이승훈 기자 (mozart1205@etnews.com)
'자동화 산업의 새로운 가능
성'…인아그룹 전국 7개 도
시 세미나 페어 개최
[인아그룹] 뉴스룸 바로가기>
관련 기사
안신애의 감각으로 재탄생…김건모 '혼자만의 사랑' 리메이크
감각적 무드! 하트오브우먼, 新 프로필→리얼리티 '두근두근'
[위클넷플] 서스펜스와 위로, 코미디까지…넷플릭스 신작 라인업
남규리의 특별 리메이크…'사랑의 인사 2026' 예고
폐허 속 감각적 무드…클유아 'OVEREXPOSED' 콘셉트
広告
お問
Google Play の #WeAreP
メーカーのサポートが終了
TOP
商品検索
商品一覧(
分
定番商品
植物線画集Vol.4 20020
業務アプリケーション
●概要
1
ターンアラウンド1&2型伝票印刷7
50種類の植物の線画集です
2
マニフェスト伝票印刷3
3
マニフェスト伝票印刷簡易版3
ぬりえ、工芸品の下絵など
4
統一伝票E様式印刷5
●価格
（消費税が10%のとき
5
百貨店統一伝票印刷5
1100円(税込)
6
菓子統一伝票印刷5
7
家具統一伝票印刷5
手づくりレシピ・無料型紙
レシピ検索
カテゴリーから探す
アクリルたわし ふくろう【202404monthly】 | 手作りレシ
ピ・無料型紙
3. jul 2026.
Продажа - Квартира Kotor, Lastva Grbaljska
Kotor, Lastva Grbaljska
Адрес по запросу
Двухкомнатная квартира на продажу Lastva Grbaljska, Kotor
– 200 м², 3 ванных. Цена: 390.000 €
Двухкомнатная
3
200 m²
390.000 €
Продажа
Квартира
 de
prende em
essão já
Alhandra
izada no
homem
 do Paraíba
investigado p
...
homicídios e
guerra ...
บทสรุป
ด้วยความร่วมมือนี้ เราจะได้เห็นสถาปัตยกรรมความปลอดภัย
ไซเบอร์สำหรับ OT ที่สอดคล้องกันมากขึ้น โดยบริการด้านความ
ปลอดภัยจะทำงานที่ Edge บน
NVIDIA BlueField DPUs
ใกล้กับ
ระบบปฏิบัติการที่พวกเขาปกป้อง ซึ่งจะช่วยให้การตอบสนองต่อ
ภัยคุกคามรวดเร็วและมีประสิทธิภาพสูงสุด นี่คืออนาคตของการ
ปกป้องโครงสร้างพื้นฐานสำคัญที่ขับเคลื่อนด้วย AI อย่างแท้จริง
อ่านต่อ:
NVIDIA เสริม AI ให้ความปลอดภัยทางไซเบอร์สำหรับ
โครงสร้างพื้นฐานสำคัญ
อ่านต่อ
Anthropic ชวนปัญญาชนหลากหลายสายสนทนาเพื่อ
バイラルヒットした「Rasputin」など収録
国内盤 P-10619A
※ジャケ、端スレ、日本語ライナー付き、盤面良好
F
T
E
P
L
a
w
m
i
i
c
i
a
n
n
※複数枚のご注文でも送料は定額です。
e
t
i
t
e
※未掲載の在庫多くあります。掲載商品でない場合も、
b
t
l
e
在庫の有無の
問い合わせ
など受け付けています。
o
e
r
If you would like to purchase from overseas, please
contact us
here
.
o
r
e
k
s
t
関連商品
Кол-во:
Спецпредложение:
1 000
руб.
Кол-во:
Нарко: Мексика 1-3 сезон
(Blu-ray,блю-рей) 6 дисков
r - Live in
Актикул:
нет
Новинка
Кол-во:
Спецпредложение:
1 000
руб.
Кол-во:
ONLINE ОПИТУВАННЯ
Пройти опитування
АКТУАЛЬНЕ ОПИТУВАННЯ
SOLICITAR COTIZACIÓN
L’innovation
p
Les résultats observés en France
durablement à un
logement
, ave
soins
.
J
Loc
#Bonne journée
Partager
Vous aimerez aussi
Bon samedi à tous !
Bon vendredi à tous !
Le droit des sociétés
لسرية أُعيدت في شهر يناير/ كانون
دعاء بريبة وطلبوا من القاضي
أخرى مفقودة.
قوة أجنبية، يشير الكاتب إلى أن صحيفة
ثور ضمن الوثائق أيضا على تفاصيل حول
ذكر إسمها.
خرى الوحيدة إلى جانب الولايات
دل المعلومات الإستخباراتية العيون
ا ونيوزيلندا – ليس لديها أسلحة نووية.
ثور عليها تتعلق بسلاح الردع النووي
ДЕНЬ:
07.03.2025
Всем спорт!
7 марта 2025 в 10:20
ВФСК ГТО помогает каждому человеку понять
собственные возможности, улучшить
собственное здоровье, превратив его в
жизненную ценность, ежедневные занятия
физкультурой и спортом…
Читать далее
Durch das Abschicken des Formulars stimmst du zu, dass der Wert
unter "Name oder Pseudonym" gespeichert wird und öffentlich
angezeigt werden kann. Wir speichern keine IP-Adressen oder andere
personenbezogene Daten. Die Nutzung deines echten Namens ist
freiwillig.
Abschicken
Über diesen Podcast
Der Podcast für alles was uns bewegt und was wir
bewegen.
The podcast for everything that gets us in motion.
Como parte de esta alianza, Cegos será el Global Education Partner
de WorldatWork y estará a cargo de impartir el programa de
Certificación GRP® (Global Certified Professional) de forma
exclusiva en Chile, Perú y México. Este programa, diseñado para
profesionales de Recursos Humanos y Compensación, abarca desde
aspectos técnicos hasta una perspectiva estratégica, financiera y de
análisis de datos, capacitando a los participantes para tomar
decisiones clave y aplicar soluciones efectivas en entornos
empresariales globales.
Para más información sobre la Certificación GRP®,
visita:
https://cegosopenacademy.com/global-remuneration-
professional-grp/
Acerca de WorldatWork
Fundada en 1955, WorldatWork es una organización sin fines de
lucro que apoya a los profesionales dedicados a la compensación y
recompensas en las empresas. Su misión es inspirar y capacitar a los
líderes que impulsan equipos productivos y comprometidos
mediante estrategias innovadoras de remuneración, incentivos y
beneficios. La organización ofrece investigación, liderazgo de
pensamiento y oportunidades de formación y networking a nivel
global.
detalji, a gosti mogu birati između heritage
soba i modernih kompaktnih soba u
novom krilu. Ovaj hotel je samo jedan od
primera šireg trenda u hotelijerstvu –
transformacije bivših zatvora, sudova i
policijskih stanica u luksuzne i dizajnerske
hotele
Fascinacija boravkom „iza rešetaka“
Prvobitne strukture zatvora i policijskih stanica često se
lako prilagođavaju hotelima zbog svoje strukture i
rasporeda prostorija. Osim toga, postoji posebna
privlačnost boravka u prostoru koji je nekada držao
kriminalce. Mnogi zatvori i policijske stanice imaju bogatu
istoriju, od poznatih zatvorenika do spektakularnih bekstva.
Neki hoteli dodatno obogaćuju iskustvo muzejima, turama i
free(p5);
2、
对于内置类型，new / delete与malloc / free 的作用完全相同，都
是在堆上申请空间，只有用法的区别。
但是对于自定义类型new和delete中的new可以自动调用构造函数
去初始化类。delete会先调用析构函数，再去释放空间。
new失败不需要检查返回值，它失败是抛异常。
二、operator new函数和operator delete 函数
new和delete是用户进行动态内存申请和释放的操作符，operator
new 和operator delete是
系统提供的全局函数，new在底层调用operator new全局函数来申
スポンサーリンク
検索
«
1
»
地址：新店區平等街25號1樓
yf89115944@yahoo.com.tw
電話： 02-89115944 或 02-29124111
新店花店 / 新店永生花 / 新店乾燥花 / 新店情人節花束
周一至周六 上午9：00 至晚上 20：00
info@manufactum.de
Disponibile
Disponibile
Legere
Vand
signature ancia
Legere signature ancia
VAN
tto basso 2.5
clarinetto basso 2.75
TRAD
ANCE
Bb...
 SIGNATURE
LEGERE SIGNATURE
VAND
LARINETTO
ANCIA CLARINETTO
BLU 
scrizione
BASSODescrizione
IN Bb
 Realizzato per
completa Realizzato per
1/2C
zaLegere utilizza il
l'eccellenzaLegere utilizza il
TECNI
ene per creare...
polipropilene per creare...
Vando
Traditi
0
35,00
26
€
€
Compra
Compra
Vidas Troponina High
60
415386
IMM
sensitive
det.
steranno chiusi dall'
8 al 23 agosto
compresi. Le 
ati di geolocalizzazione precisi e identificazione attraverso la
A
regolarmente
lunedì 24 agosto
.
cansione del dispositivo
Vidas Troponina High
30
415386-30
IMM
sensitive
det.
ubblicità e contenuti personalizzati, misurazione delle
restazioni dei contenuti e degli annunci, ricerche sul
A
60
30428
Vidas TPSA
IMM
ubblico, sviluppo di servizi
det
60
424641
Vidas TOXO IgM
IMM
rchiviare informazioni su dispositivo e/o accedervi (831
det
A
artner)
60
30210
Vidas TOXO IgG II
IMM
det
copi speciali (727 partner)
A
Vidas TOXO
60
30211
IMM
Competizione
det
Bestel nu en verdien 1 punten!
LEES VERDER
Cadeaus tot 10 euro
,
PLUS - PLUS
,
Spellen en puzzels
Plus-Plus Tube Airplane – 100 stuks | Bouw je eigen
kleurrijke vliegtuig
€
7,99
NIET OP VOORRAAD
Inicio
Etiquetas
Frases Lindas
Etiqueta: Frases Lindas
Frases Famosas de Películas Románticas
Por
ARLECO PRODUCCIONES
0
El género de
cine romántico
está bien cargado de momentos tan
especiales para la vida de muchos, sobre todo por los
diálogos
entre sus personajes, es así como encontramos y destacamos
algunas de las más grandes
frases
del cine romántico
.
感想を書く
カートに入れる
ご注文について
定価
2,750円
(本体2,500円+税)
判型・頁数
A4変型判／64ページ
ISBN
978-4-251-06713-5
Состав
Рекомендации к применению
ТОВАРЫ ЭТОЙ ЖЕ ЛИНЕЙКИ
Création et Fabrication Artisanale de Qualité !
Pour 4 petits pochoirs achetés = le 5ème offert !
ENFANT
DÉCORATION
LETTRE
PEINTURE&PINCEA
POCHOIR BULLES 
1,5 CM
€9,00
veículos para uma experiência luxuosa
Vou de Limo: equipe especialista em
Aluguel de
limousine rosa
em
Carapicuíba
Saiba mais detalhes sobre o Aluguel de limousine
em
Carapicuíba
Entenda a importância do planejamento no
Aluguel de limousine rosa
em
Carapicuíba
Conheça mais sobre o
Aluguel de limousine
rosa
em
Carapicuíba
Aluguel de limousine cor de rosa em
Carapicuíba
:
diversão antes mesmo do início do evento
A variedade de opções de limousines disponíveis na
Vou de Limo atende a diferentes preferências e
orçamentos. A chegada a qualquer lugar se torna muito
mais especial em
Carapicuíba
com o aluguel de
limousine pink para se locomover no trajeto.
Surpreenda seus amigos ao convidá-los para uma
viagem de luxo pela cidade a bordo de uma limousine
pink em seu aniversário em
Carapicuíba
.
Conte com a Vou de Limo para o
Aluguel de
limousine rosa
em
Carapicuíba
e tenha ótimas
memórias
______________________________
Your answer should consist of the lines above that hold the word "นฐานสำค", copied exactly.

## Answer for this exercise:
ปกป้องโครงสร้างพื้นฐานสำคัญที่ขับเคลื่อนด้วย AI อย่างแท้จริง
โครงสร้างพื้นฐานสำคัญ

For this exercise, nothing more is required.